We are Team B Humble, a 4 member group from SMU’s Business Intelligence Analytics club. Throughout the whole of our second semester in SMU, the team was trying to figure out how gerrymandering could be conducted in Singapore. We decided to choose this topic because there have been speculations regarding the Singapore government carrying out gerrymandering in order to influence election results and we wanted to verify for ourselves whether it was true or not.

Gerrymandering

For a quick definition, Gerrymandering is a practice that arranges a political advantage for a particular party or group by manipulating district boundaries. A simple diagram to the left explains the concept clearly. It is usually illegal, but there are loopholes in which governments still practice this.

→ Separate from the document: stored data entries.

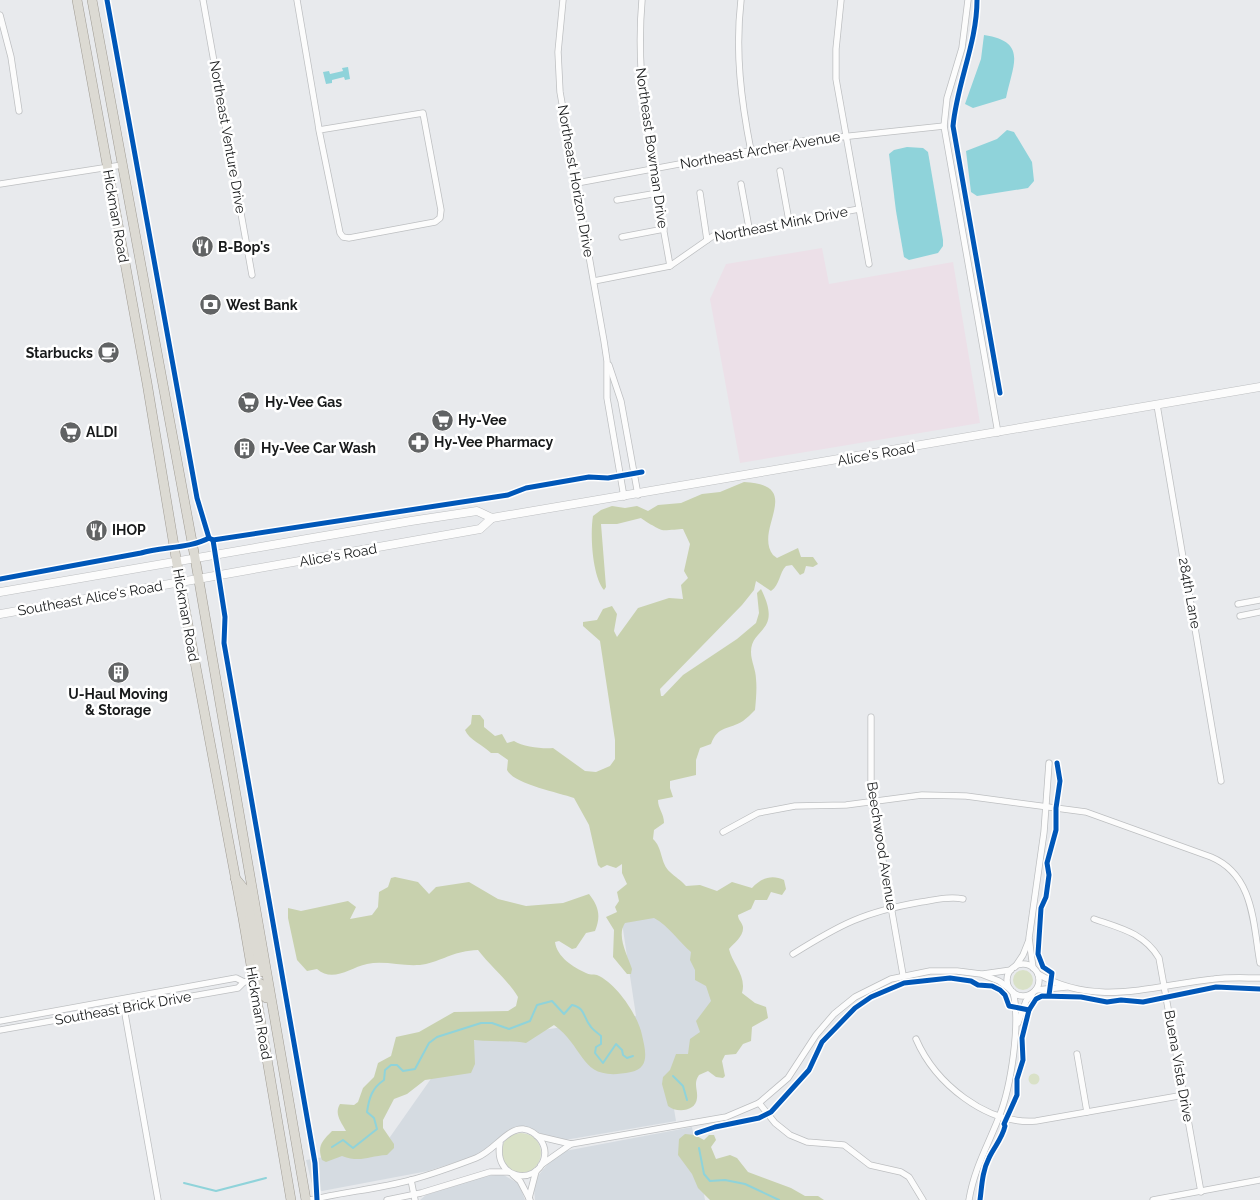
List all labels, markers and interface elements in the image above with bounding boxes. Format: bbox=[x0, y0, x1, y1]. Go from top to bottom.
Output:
street label: Northeast Venture Drive bbox=[207, 59, 249, 215]
street label: Northeast Bowman Drive bbox=[633, 67, 671, 229]
street label: Northeast Horizon Drive bbox=[555, 104, 597, 258]
street label: Northeast Archer Avenue bbox=[679, 128, 841, 172]
street label: Hickman Road bbox=[100, 168, 132, 264]
street label: Northeast Mink Drive bbox=[713, 203, 849, 245]
restaurant icon: B-Bop's bbox=[190, 235, 214, 259]
place label: B-Bop's bbox=[218, 239, 270, 255]
bank icon: West Bank bbox=[198, 293, 222, 317]
place label: West Bank bbox=[226, 297, 298, 313]
cafe icon: Starbucks bbox=[97, 341, 121, 365]
place label: Starbucks bbox=[26, 345, 93, 361]
supermarket icon: Hy-Vee Gas bbox=[237, 390, 261, 414]
place label: Hy-Vee Gas bbox=[265, 394, 342, 410]
supermarket icon: Hy-Vee bbox=[430, 408, 454, 432]
place label: Hy-Vee bbox=[458, 412, 507, 428]
supermarket icon: ALDI bbox=[58, 420, 82, 444]
place label: ALDI bbox=[86, 424, 118, 440]
pharmacy icon: Hy-Vee Pharmacy bbox=[406, 430, 430, 454]
place label: Hy-Vee Pharmacy bbox=[434, 434, 554, 450]
building icon: Hy-Vee Car Wash bbox=[233, 436, 257, 460]
street label: Alice's Road bbox=[836, 439, 916, 469]
place label: Hy-Vee Car Wash bbox=[261, 440, 376, 456]
restaurant icon: IHOP bbox=[84, 518, 108, 542]
place label: IHOP bbox=[112, 522, 146, 538]
street label: Alice's Road bbox=[298, 540, 378, 570]
street label: 284th Lane bbox=[1176, 556, 1204, 630]
street label: Hickman Road bbox=[170, 567, 202, 663]
street label: Southeast Alice's Road bbox=[16, 577, 164, 619]
building icon: U-Haul Moving & Storage bbox=[106, 660, 130, 684]
place label: U-Haul Moving & Storage bbox=[68, 686, 168, 718]
street label: Beechwood Avenue bbox=[864, 780, 900, 912]
street label: Hickman Road bbox=[243, 965, 275, 1061]
street label: Southeast Brick Drive bbox=[54, 988, 192, 1028]
street label: Buena Vista Drive bbox=[1161, 1009, 1197, 1123]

Analysis of Household Data

So to start off this project, we made use of Singapore’s 2010 & 2015 Household dataset to see what kind of information we could gather from it.

import pandas as pddf_2010 = pd.read_csv('2010 household data.csv')
df_2015 = pd.read_csv('2015 household data.csv')
df_2010.head()
df_2015.head()

We realized that the dataset does not categorize Towns under their Main Towns. Thus, we needed to carry out data cleaning which separates them according to their Main Towns. After cleaning, we had to retrieve the list of common towns that exists in both 2010 and 2015 so that we would be able to analyze the difference in demography that occurred.

towns_2010 = set(df_grpby_2010.reset_index()['main_town'].unique())
towns_2015 = set(df_grpby_2015.reset_index()['main_town'].unique())
common_towns = list(towns_2010.intersection(towns_2015))

We then filtered the 2 data frames down to only the common towns and began tracking the absolute changes (the difference in headcount over two periods in time) as well as the percentage changes of each race: Chinese, Malay, Indian, Others.

We felt that these results alone weren’t providing any insights, so we decided to make use of previous years election results to complement these findings.

Web Scraping

What we used:

BeautifulSoup4
requests

In order to determine which constituency the main towns belong to, we scraped Wikipedia to retrieve a dictionary with key as the GRCs or SMCs and value as a list of main towns.

From our election statistics file, we calculated the voting percentage change of the winning party, comparing results from 2015 to 2010, then merged it together with the dataframe of demographic changes of each race.

We then used statsmodel.api to help us calculate the Ordinary Least Square results (OLS is a regression technique that estimates unknown parameters of a model). The best r-squared value was 0.268 when we fitted change_in_chinese and vote_count. The others were 0.199, 0.192, 0.235 for Malay, Indian, Others respectively.

Although it may seem that the r-squared values for all 4 races are small, we concluded that this still provides us with some insights that if the government were to change the election boundary, depending on which race is more supportive of the government, there will definitely be an impact on the electoral votes and outcomes.

As this project explores the effects of gerrymandering between limited datasets, no citizen should feel discouraged about making his or her decision wisely; every vote still counts.